Ketua Dewan Ikut Berikan Santunan dan Bingkisan pada 1.500 Anak Yatim Piatu

0
47
Marsono beri santunan
Marsono menyerahkan santunan dan bingkisan pada salah seorang anak yatim di Pendopo Kongas Arum Kusumaning Bongso, Selasa (27/4).

DPRD TULUNGAGUNG – Ketua DPRD Tulungagung, Marsono SSos, ikut memberikan santunan dan bingkisan secara simbolis pada 1.500 anak yatim dan anak yatim piatu di Pendopo Kongas Arum Kusumaning Bongso, Selasa (27/4). Ia memberikan santunan dan bingkisan tersebut bersama Bupati Tulungagung, Drs Maryoto Birowo MM, Ketua Koordinator Kegiatan Kesejahteraan Sosial (K3S) Kabupaten Tulungagung, Ny Siyuk Maryoto Birowo dan Sekda Tulungagung, Drs Sukaji MSi.

Seusai acara, Marsono mengajak seluruh masyarakat untuk saling berbagi, utamanya bagi warga yang mampu. Mereka diharapkan membantu sesama yang membutuhkan.

“Apalagi ini bulan puasa. Kegiatan beramal itu sudah diajarkan.

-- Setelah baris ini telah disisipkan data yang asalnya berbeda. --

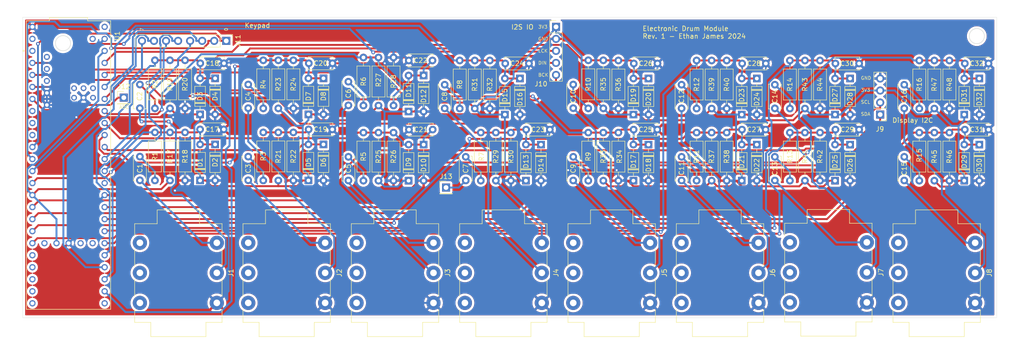
<source format=kicad_pcb>
(kicad_pcb
	(version 20240108)
	(generator "pcbnew")
	(generator_version "8.0")
	(general
		(thickness 1.6)
		(legacy_teardrops no)
	)
	(paper "A4")
	(layers
		(0 "F.Cu" signal)
		(31 "B.Cu" signal)
		(32 "B.Adhes" user "B.Adhesive")
		(33 "F.Adhes" user "F.Adhesive")
		(34 "B.Paste" user)
		(35 "F.Paste" user)
		(36 "B.SilkS" user "B.Silkscreen")
		(37 "F.SilkS" user "F.Silkscreen")
		(38 "B.Mask" user)
		(39 "F.Mask" user)
		(40 "Dwgs.User" user "User.Drawings")
		(41 "Cmts.User" user "User.Comments")
		(42 "Eco1.User" user "User.Eco1")
		(43 "Eco2.User" user "User.Eco2")
		(44 "Edge.Cuts" user)
		(45 "Margin" user)
		(46 "B.CrtYd" user "B.Courtyard")
		(47 "F.CrtYd" user "F.Courtyard")
		(48 "B.Fab" user)
		(49 "F.Fab" user)
		(50 "User.1" user)
		(51 "User.2" user)
		(52 "User.3" user)
		(53 "User.4" user)
		(54 "User.5" user)
		(55 "User.6" user)
		(56 "User.7" user)
		(57 "User.8" user)
		(58 "User.9" user)
	)
	(setup
		(stackup
			(layer "F.SilkS"
				(type "Top Silk Screen")
			)
			(layer "F.Paste"
				(type "Top Solder Paste")
			)
			(layer "F.Mask"
				(type "Top Solder Mask")
				(thickness 0.01)
			)
			(layer "F.Cu"
				(type "copper")
				(thickness 0.035)
			)
			(layer "dielectric 1"
				(type "core")
				(thickness 1.51)
				(material "FR4")
				(epsilon_r 4.5)
				(loss_tangent 0.02)
			)
			(layer "B.Cu"
				(type "copper")
				(thickness 0.035)
			)
			(layer "B.Mask"
				(type "Bottom Solder Mask")
				(thickness 0.01)
			)
			(layer "B.Paste"
				(type "Bottom Solder Paste")
			)
			(layer "B.SilkS"
				(type "Bottom Silk Screen")
			)
			(copper_finish "None")
			(dielectric_constraints no)
		)
		(pad_to_mask_clearance 0)
		(allow_soldermask_bridges_in_footprints no)
		(pcbplotparams
			(layerselection 0x00010fc_ffffffff)
			(plot_on_all_layers_selection 0x0000000_00000000)
			(disableapertmacros no)
			(usegerberextensions no)
			(usegerberattributes yes)
			(usegerberadvancedattributes yes)
			(creategerberjobfile yes)
			(dashed_line_dash_ratio 12.000000)
			(dashed_line_gap_ratio 3.000000)
			(svgprecision 4)
			(plotframeref no)
			(viasonmask no)
			(mode 1)
			(useauxorigin no)
			(hpglpennumber 1)
			(hpglpenspeed 20)
			(hpglpendiameter 15.000000)
			(pdf_front_fp_property_popups yes)
			(pdf_back_fp_property_popups yes)
			(dxfpolygonmode yes)
			(dxfimperialunits yes)
			(dxfusepcbnewfont yes)
			(psnegative no)
			(psa4output no)
			(plotreference yes)
			(plotvalue yes)
			(plotfptext yes)
			(plotinvisibletext no)
			(sketchpadsonfab no)
			(subtractmaskfromsilk no)
			(outputformat 1)
			(mirror no)
			(drillshape 0)
			(scaleselection 1)
			(outputdirectory "C:/Users/Ethan/OneDrive - Virginia Tech/Projects/drums/drum_board/gerbers/")
		)
	)
	(net 0 "")
	(net 1 "/LCD_SCL2")
	(net 2 "/DAC_BCK")
	(net 3 "/LCD_SDA2")
	(net 4 "unconnected-(U1-CRX3-Pad30)")
	(net 5 "unconnected-(U1-PadVIN)")
	(net 6 "/DAC_LCK")
	(net 7 "/BUTTON7")
	(net 8 "/BUTTON5")
	(net 9 "unconnected-(U1-OUT1D-Pad6)")
	(net 10 "/I2S_DOUT")
	(net 11 "unconnected-(U1-RX2-Pad7)")
	(net 12 "unconnected-(U1-PadPROGRAM)")
	(net 13 "unconnected-(U1-PadLED)")
	(net 14 "unconnected-(U1-RX1-Pad0)")
	(net 15 "/DAC_VCC")
	(net 16 "unconnected-(U1-PadT+)")
	(net 17 "/DAC_DIN")
	(net 18 "unconnected-(U1-PadT-)")
	(net 19 "unconnected-(U1-PadR-)")
	(net 20 "/BUTTON0")
	(net 21 "unconnected-(U1-PadVUSB)")
	(net 22 "unconnected-(U1-SCK-Pad13)")
	(net 23 "unconnected-(U1-PadON{slash}OFF)")
	(net 24 "unconnected-(U1-PadR+)")
	(net 25 "unconnected-(U1-TX7-Pad29)")
	(net 26 "/BUTTON6")
	(net 27 "unconnected-(U1-TX2-Pad8)")
	(net 28 "unconnected-(U1-PadD-)")
	(net 29 "unconnected-(U1-TX1-Pad1)")
	(net 30 "/BUTTON3")
	(net 31 "/BUTTON4")
	(net 32 "unconnected-(U1-PadVBAT)")
	(net 33 "unconnected-(U1-RX7-Pad28)")
	(net 34 "unconnected-(U1-OUT1B-Pad32)")
	(net 35 "unconnected-(U1-MCLK2-Pad33)")
	(net 36 "unconnected-(U1-CTX3-Pad31)")
	(net 37 "/BUTTON2")
	(net 38 "unconnected-(U1-PadD+)")
	(net 39 "/BUTTON1")
	(net 40 "GND")
	(net 41 "Net-(C1-Pad2)")
	(net 42 "/in_ch0")
	(net 43 "VCC")
	(net 44 "/in_ch1")
	(net 45 "/in_ch2")
	(net 46 "/in_ch3")
	(net 47 "Net-(C2-Pad2)")
	(net 48 "/out_ch0")
	(net 49 "/out_ch1")
	(net 50 "/out_ch2")
	(net 51 "/out_ch3")
	(net 52 "unconnected-(J1-PadSN)")
	(net 53 "unconnected-(J1-PadRN)")
	(net 54 "unconnected-(J1-PadTN)")
	(net 55 "unconnected-(J2-PadTN)")
	(net 56 "unconnected-(J2-PadRN)")
	(net 57 "unconnected-(J2-PadSN)")
	(net 58 "/in_ch9")
	(net 59 "/in_ch8")
	(net 60 "unconnected-(J3-PadTN)")
	(net 61 "unconnected-(J3-PadRN)")
	(net 62 "unconnected-(J3-PadSN)")
	(net 63 "unconnected-(J4-PadSN)")
	(net 64 "unconnected-(J4-PadTN)")
	(net 65 "unconnected-(J4-PadRN)")
	(net 66 "/in_ch11")
	(net 67 "/in_ch10")
	(net 68 "unconnected-(J5-PadSN)")
	(net 69 "unconnected-(J5-PadTN)")
	(net 70 "/in_ch13")
	(net 71 "unconnected-(J5-PadRN)")
	(net 72 "unconnected-(J7-PadSN)")
	(net 73 "unconnected-(J6-PadRN)")
	(net 74 "unconnected-(J6-PadTN)")
	(net 75 "unconnected-(J6-PadSN)")
	(net 76 "unconnected-(J7-PadRN)")
	(net 77 "unconnected-(J7-PadTN)")
	(net 78 "Net-(C3-Pad2)")
	(net 79 "Net-(C4-Pad2)")
	(net 80 "Net-(C5-Pad2)")
	(net 81 "/in_ch4")
	(net 82 "/in_ch5")
	(net 83 "Net-(C6-Pad2)")
	(net 84 "Net-(C7-Pad2)")
	(net 85 "/in_ch6")
	(net 86 "/in_ch7")
	(net 87 "Net-(C8-Pad2)")
	(net 88 "/out_ch4")
	(net 89 "/out_ch5")
	(net 90 "/out_ch6")
	(net 91 "/out_ch7")
	(net 92 "/in_ch12")
	(net 93 "/in_ch14")
	(net 94 "unconnected-(J8-PadSN)")
	(net 95 "unconnected-(J8-PadTN)")
	(net 96 "/in_ch15")
	(net 97 "unconnected-(J8-PadRN)")
	(net 98 "Net-(C9-Pad2)")
	(net 99 "Net-(C10-Pad2)")
	(net 100 "Net-(C11-Pad2)")
	(net 101 "Net-(C12-Pad2)")
	(net 102 "Net-(C13-Pad2)")
	(net 103 "Net-(C14-Pad2)")
	(net 104 "Net-(C15-Pad2)")
	(net 105 "Net-(C16-Pad2)")
	(net 106 "/out_ch8")
	(net 107 "/out_ch9")
	(net 108 "/out_ch10")
	(net 109 "/out_ch11")
	(net 110 "/out_ch12")
	(net 111 "/out_ch13")
	(net 112 "/out_ch14")
	(net 113 "/out_ch15")
	(footprint "Capacitor_THT:C_Disc_D5.0mm_W2.5mm_P5.00mm" (layer "F.Cu") (at 217.985 85.249 180))
	(footprint "Resistor_THT:R_Axial_DIN0207_L6.3mm_D2.5mm_P10.16mm_Horizontal" (layer "F.Cu") (at 113.39 96.044 90))
	(footprint "Resistor_THT:R_Axial_DIN0207_L6.3mm_D2.5mm_P10.16mm_Horizontal" (layer "F.Cu") (at 190.045 70.644 -90))
	(footprint "Connector_PinHeader_2.54mm:PinHeader_1x04_P2.54mm_Vertical" (layer "F.Cu") (at 222.43 82.074 180))
	(footprint "Diode_THT:D_DO-35_SOD27_P7.62mm_Horizontal" (layer "F.Cu") (at 170.36 82.074 90))
	(footprint "Resistor_THT:R_Axial_DIN0207_L6.3mm_D2.5mm_P10.16mm_Horizontal" (layer "F.Cu") (at 98.605 70.604 -90))
	(footprint "Resistor_THT:R_Axial_DIN0207_L6.3mm_D2.5mm_P10.16mm_Horizontal" (layer "F.Cu") (at 237.035 70.644 -90))
	(footprint "Capacitor_THT:C_Disc_D5.0mm_W2.5mm_P5.00mm" (layer "F.Cu") (at 180.52 96.004 90))
	(footprint "Connector_Audio:Jack_6.35mm_Neutrik_NMJ6HCD2_Horizontal" (layer "F.Cu") (at 173.89 109.175 -90))
	(footprint "Capacitor_THT:C_Disc_D5.0mm_W2.5mm_P5.00mm" (layer "F.Cu") (at 66.22 95.964 90))
	(footprint "Capacitor_THT:C_Disc_D5.0mm_W2.5mm_P5.00mm" (layer "F.Cu") (at 106.86 71.239 180))
	(footprint "Resistor_THT:R_Axial_DIN0207_L6.3mm_D2.5mm_P10.16mm_Horizontal" (layer "F.Cu") (at 160.835 80.764 90))
	(footprint "Diode_THT:D_DO-35_SOD27_P7.62mm_Horizontal" (layer "F.Cu") (at 196.395 74.454 -90))
	(footprint "Diode_THT:D_DO-35_SOD27_P7.62mm_Horizontal" (layer "F.Cu") (at 240.17 82.074 90))
	(footprint "Resistor_THT:R_Axial_DIN0207_L6.3mm_D2.5mm_P10.16mm_Horizontal" (layer "F.Cu") (at 119.74 85.884 -90))
	(footprint "Resistor_THT:R_Axial_DIN0207_L6.3mm_D2.5mm_P10.16mm_Horizontal" (layer "F.Cu") (at 230.685 96.044 90))
	(footprint "Resistor_THT:R_Axial_DIN0207_L6.3mm_D2.5mm_P10.16mm_Horizontal" (layer "F.Cu") (at 164.01 80.764 90))
	(footprint "Connector_Audio:Jack_6.35mm_Neutrik_NMJ6HCD2_Horizontal" (layer "F.Cu") (at 128.17 109.175 -90))
	(footprint "Capacitor_THT:C_Disc_D5.0mm_W2.5mm_P5.00mm" (layer "F.Cu") (at 217.985 71.279 180))
	(footprint "Diode_THT:D_DO-35_SOD27_P7.62mm_Horizontal" (layer "F.Cu") (at 240.17 96.044 90))
	(footprint "Capacitor_THT:C_Disc_D5.0mm_W2.5mm_P5.00mm" (layer "F.Cu") (at 134.98 96.004 90))
	(footprint "Connector_PinHeader_2.54mm:PinHeader_1x01_P2.54mm_Vertical" (layer "F.Cu") (at 62.82 78.5))
	(footprint "Connector_PinHeader_2.54mm:PinHeader_1x05_P2.54mm_Vertical" (layer "F.Cu") (at 154.03 63.54))
	(footprint "Diode_THT:D_DO-35_SOD27_P7.62mm_Horizontal" (layer "F.Cu") (at 216.08 88.424 -90))
	(footprint "Capacitor_THT:C_Disc_D5.0mm_W2.5mm_P5.00mm" (layer "F.Cu") (at 180.52 80.764 90))
	(footprint "Diode_THT:D_DO-35_SOD27_P7.62mm_Horizontal" (layer "F.Cu") (at 122.915 96.044 90))
	(footprint "Connector_PinHeader_2.54mm:PinHeader_1x08_P2.54mm_Vertical" (layer "F.Cu") (at 84.44 66.5 -90))
	(footprint "Connector_PinHeader_2.54mm:PinHeader_1x01_P2.54mm_Vertical" (layer "F.Cu") (at 130.82 97.5))
	(footprint "Capacitor_THT:C_Disc_D5.0mm_W2.5mm_P5.00mm" (layer "F.Cu") (at 198.3 71.279 180))
	(footprint "Resistor_THT:R_Axial_DIN0207_L6.3mm_D2.5mm_P10.16mm_Horizontal" (layer "F.Cu") (at 92.255 80.764 90))
	(footprint "Capacitor_THT:C_Disc_D5.0mm_W2.5mm_P5.00mm" (layer "F.Cu") (at 227.51 80.764 90))
	(footprint "Resistor_THT:R_Axial_DIN0207_L6.3mm_D2.5mm_P10.16mm_Horizontal" (layer "F.Cu") (at 138.155 96.044 90))
	(footprint "Resistor_THT:R_Axial_DIN0207_L6.3mm_D2.5mm_P10.16mm_Horizontal" (layer "F.Cu") (at 206.555 96.044 90))
	(footprint "Resistor_THT:R_Axial_DIN0207_L6.3mm_D2.5mm_P10.16mm_Horizontal"
		(layer "F.Cu")
		(uuid "56b767a0-8d6e-4e08-97e7-f2693cf0ef09")
		(at 209.73 70.644 -90)
		(descr "Resistor, Axial_DIN0207 series, Axial, Horizontal, pin pitch=10.16mm, 0.25W = 1/4W, length*diameter=6.3*2.5mm^2, http://cdn-reichelt.de/documents/datenblatt/B400/1_4W%23YAG.pdf")
		(tags "Resistor Axial_DIN0207 series Axial Horizontal pin pitch 10.16mm 0.25W = 1/4W length 6.3mm diameter 2.5mm")
		(property "Reference" "R44"
			(at 5.08 0 90)
			(layer "F.SilkS")
			(uuid "e12e7dd8-031c-4240-927e-f32b19c9c616")
			(effects
				(font
					(size 1 1)
					(thickness 0.15)
				)
			)
		)
		(property "Value" "R"
			(at 5.08 2.37 90)
			(layer "F.Fab")
			(uuid "04fa5ce7-1ba6-4152-bf5b-30aadc2abd7f")
			(effects
				(font
					(size 1 1)
					(thickness 0.15)
				)
			)
		)
		(property "Footprint" "Resistor_THT:R_Axial_DIN0207_L6.3mm_D2.5mm_P10.16mm_Horizontal"
			(at 0 0 -90)
			(unlocked yes)
			(layer "F.Fab")
			(hide yes)
			(uuid "2de76bf4-882f-4d86-8e36-83e0112e71b9")
			(effects
				(font
					(size 1.27 1.27)
					(thickness 0.15)
				)
			)
		)
		(property "Datasheet" ""
			(at 0 0 -90)
			(unlocked yes)
			(layer "F.Fab")
			(hide yes)
			(uuid "c4e19fc0-4a76-4a29-aea1-e0eb8bc9fecd")
			(effects
				(font
					(size 1.27 1.27)
					(thickness 0.15)
				)
			)
		)
		(property "Description" "Resistor"
			(at 0 0 -90)
			(unlocked yes)
			(layer "F.Fab")
			(hide yes)
			(uuid "48a6305c-2345-486d-a2a1-5d36a6d07995")
			(effects
				(font
					(size 1.27 1.27)
					(thickness 0.15)
				)
			)
		)
		(property ki_fp_filters "R_*")
		(path "/a33fa69e-d8d6-4eea-b88c-5b6f8f281ec5")
		(sheetname "Root")
		(sh
... [1751347 chars truncated]
</source>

Bukan hanya untuk birokrasi saja,” tuturnya.

Politisi asal PDI Perjuangan ini selanjutnya menyatakan kegiatan sosial yang berlangsung di Pendopo Kongas Arum Kusumaning Bongso itu merupakan motivasi sosial yang baik bagi masyarakat. “Ini juga merupakan bentuk dari berbagi kebahagiaan dalam bulan Ramadan,” imbuhnya.

Namun demikian, ia berpesan dalam pemberian bantuan juga harus memperhatikan spirit dari bantuan tersebut. Jangan sampai pemberian bantuan justru membuat yang menerimanya menjadi konsumtif. “Sebaiknya bantuan yang diberikan sedapatnya memberi manfaat yang lebih, bisa diberdayakan lagi untuk kegiatan yang lain,” ucapnya.

Sebelumnya, Bupati Maryoto Birowo juga mengajak seluruh warga Kota Marmer untuk saling berlomba dalam berkegiatan sosial di bulan Ramadan. Menurut dia, berkegiatan sosial merupakan bentuk dari kepedulian pada sesama.

“Diharapkan dengan pemberian santunan dan bingkisan membuat anak yatim dan anak yatim piatu bisa merasakan apa yang dirasakan anak-anak lainnya di bulan suci ini,” paparnya.

1.500 anak yatim dan anak yatim piatu yang mendapat santunan dan bingkisan berasal dari 19 kecamatan di Kabupaten Tulungagung. Semua mendapat santunan dan bingkisan yang sama meski penyerahannya dilakukan secara perwakilan karena masih dalam pandemi Covid-19.